In pharmacokinetics, it is assumed that the area under a curve is the same even if a substance is dosed gradually. This applies when "first order kinetics" is used. Is this mathematically true?
I graphed two examples, and used a simple app to estimate the area under the curve, and it is close to identical. But would be good to get a mathematical point of view.

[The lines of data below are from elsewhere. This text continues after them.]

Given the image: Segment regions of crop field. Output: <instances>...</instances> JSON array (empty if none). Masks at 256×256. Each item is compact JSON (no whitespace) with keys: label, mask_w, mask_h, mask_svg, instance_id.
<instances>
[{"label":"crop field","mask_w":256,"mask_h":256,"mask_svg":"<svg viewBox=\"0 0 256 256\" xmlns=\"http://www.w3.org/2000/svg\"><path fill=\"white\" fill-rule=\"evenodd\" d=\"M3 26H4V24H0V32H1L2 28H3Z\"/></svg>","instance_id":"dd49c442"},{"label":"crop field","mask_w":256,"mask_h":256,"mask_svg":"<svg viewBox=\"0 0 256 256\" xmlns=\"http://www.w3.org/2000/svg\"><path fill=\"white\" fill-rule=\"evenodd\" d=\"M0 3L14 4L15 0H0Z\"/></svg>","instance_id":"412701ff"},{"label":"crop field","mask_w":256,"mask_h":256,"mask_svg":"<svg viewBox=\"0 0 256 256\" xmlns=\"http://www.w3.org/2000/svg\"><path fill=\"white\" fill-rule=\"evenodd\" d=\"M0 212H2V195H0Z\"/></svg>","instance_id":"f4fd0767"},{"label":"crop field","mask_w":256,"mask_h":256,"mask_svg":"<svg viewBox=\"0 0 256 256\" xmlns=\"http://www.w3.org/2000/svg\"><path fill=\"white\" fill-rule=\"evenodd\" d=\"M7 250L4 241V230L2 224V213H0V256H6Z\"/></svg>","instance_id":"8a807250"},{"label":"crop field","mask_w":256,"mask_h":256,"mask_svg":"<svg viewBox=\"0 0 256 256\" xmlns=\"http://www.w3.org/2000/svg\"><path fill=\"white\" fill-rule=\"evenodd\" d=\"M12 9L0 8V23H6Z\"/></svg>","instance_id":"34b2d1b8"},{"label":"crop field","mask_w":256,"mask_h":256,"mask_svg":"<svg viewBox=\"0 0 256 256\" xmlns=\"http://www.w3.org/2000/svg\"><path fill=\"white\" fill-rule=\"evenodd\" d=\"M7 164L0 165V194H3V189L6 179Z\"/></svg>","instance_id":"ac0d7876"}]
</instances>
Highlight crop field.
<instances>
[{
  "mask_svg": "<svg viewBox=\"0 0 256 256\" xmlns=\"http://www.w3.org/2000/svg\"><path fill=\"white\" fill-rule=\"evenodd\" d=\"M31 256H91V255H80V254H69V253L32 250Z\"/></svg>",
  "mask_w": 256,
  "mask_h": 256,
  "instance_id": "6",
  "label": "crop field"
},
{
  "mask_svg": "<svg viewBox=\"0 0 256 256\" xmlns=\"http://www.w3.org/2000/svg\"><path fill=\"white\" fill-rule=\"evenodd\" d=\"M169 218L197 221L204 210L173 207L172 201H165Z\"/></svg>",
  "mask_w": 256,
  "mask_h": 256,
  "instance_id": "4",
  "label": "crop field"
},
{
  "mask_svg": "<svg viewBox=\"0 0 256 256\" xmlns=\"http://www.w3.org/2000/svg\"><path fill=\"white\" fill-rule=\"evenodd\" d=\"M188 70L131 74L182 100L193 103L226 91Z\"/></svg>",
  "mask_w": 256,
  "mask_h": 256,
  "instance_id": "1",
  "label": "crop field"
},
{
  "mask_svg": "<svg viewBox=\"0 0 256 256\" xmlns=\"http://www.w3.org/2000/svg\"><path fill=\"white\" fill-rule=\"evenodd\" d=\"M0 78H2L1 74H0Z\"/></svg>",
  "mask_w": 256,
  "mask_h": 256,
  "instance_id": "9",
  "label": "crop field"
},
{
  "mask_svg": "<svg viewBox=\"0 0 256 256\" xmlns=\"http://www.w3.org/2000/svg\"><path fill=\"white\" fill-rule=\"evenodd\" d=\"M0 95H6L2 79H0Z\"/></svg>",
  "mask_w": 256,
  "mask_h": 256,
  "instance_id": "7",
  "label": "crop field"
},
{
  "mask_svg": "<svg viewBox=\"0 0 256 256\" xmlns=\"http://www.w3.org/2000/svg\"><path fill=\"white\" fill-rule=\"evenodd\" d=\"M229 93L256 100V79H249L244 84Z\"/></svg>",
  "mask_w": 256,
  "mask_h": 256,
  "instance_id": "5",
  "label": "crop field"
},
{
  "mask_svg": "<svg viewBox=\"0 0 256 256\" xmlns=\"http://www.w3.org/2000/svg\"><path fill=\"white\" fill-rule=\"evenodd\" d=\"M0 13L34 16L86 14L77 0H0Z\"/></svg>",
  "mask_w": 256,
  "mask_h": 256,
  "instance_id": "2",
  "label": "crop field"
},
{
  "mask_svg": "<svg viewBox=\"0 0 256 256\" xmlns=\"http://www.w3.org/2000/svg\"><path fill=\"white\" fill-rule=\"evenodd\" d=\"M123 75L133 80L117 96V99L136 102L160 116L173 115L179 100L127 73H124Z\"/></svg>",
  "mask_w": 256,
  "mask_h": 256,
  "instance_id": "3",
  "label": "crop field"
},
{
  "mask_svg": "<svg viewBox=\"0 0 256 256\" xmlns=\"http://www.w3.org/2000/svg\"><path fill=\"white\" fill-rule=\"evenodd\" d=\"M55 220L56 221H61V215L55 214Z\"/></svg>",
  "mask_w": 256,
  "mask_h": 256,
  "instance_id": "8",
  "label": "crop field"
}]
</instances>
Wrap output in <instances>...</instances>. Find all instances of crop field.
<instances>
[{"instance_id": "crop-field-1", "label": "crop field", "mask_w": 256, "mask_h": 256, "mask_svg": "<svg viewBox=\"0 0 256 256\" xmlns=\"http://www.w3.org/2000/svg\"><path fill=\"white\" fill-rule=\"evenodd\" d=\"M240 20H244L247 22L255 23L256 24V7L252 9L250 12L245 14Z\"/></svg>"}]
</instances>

I'll take the governing equation for first-order kinetics to be
$$\frac{dN}{dt}=-KN+\frac{dN_{in}}{dt} \tag{1}$$
where $N(t)$ is the amount of drug in the system at time $t$, $K$ is the elimination constant, and $N_{in}(t)$ is the amount of drug infused up to time $t$. I'll assume $N(0)=N_{in}(0)=0$ (no drug is present or has been infused by time $t=0$) and that that $N_{in}(t)=0$ for $t\geq T$ (the drug infusion has ceased by time $T$). As such, for $t\geq T$ we have $$\frac{dN}{dt}=-KN$$ and therefore $N(t)=Ae^{-kt}$ which vanishes as $t\to\infty$.
With these assumptions, suppose we rearrange eq. $(1)$ as $$N(t)=\frac{1}{K}\frac{dN_{in}}{dt}-\frac{1}{K}\frac{dN}{dt}=\frac{1}{K}\frac{d}{dt}(N_{in}-N).$$ Then the area under the $N(t)$ curve is obtained by integrating from $0$ to $\infty$, and the fundamental theorem of calculus yields
\begin{align} \int_0^\infty N(t)\,dt &=\frac{1}{K}\int_0^\infty \frac{d}{dt}(N-N_{in})\,dt\\ &=\frac{1}{K}[N_{in}-N]_0^\infty \\ &= \frac{1}{K}N_{in}(\infty). \end{align} Note that this only depends on the final value of $N_{in}(t)$ and not the infusion schedule.